Suggestions for Alleviating Gas

* Use herbs, digestive enzymes, or charcoal. Remember charcoal or bentonite will also pull out the good metals and minerals so use with discretion. If used over time, supplement with rich minerals from ocean and lake algae, and land grasses like wheat and barley.

* Exercise with yoga, swimming, and walking.

* Practice breathing exercises.

* Meditate.

* Massage the abdomen.

* Take colon hydrotherapy treatments.

* Fast. One of Gandhi's dietary rules is to abstain from eating when in pain.

* Take a hot bath.

* Avoid complex sugars and starches. 

Some herbs from the Colonic Kitchen for GETTING OUT THE GAS ! 

: a tea brewed from the crushed seeds can relieve digestive disorders and cramps.

BASIL: from the Greek word for king, is an effective remedy for a variety of digestive disorders, including stomach cramps, vomiting, and constipation.

CARAWAY: soothing for gas and other stomach disorders. Toss a few seeds in your next soup or stew.

CARDAMOM: a standard ingredient of curry. It stimulates the production of gastric juices, improves metabolism, and even helps relieve gas. A doctor friend says the hot, stinging sensation that follows biting into a chile pepper triggers the release of endorphins (chemicals which relieve pain and cause a mild euphoria). Euphoria salsa, extra hot, please!

CELERY: has a calming effect of the digestive system, relieving gas and indigestion. Try a pint juiced.

DILL: best known as a digestive aid and remedy for a sour, gassy stomach.

FENNEL: similar in taste to ANISE, is used to relieve gas, too. It's sold fresh in some supermarkets and can be juiced or chopped into salads.

GARLIC: a powerful digestive aid and gas reliever. It's an antibiotic and works on the pathogenic bacteria.

GINGER: a time-proven remedy for upset stomach, indigestion and cramps. Fresh ginger and orange juice are the basis for the oriental sweet and sour sauce and salad dressings.
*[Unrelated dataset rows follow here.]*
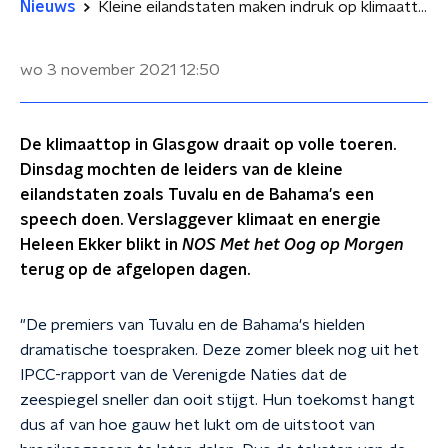
Nieuws
Kleine eilandstaten maken indruk op klimaattop in Glasgow: 'De premiers hielden wanhopige toespraken'
wo 3 november 2021
12:50
De klimaattop in Glasgow draait op volle toeren.
Dinsdag mochten de leiders van de kleine
eilandstaten zoals Tuvalu en de Bahama's een
speech doen. Verslaggever klimaat en energie
Heleen Ekker blikt in
NOS Met het Oog op Morgen
terug op de afgelopen dagen.
"De premiers van Tuvalu en de Bahama's hielden
dramatische toespraken. Deze zomer bleek nog uit het
IPCC-rapport van de Verenigde Naties dat de
zeespiegel sneller dan ooit stijgt. Hun toekomst hangt
dus af van hoe gauw het lukt om de uitstoot van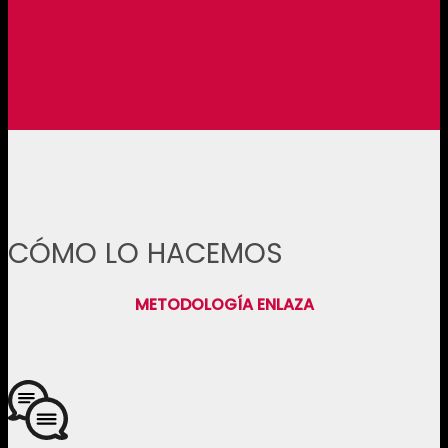
CÓMO LO HACEMOS
METODOLOGÍA ENLAZA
OLIVE OIL: an excellent laxative, and it stimulates the production of liver bile.

PAPAYA: breaks down and metabolises protein and relieves indigestion.

PARSLEY: a natural antispasmodic which helps to settle the stomach after a meal. It's great juiced with carrot, or minced in salads.
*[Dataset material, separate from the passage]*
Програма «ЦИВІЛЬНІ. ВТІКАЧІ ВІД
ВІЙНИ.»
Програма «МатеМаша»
PEPPERMINT: lessens the amount of time food spends in the stomach by stimulating the gastric lining. It also releases the intestinal muscles. It's effective for stomach ache, nausea, vomiting, and Irritable Bowel Syndrome.
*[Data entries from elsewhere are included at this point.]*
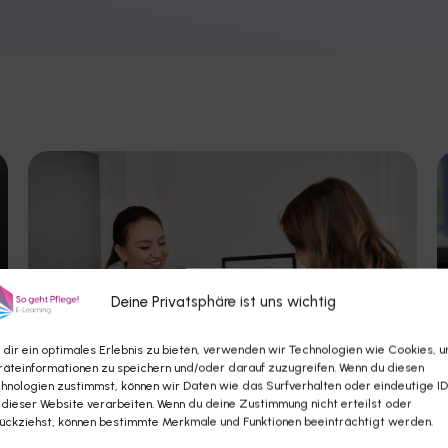
Deine Privatsphäre ist uns wichtig
dir ein optimales Erlebnis zu bieten, verwenden wir Technologien wie Cookies, 
äteinformationen zu speichern und/oder darauf zuzugreifen. Wenn du diesen
hnologien zustimmst, können wir Daten wie das Surfverhalten oder eindeutige I
 dieser Website verarbeiten. Wenn du deine Zustimmung nicht erteilst oder
ückziehst, können bestimmte Merkmale und Funktionen beeinträchtigt werden.
Exklusive Vorteile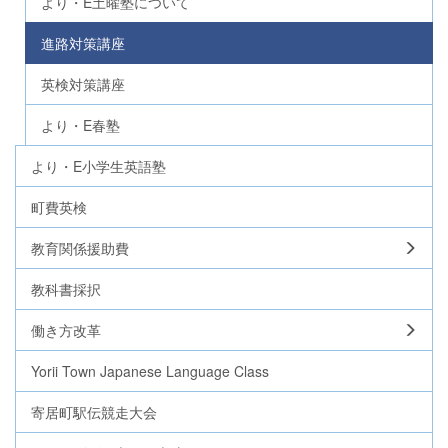
より・E土曜塾について
進路対策講座
英検対策講座
より・E春塾
より・E小学生英語塾
町費英検
教育関係援助費
教科書採択
働き方改革
Yorii Town Japanese Language Class
寄居町駅伝競走大会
TURMERIC: essential to the foods of India, especially curry. 3000 years ago Indian healers used it to treat obesity. It stimulates the flow of bile from the liver, which breaks down dietary fats. In Asia, it was used to treat stomach disorders and liver-related ailment. Modern research shows that it protects against gallbladder disease.

THYME: Culpepper, one of our earliest herbalists, said, "When taken internally, thyme comforts the stomach much, and expels wind."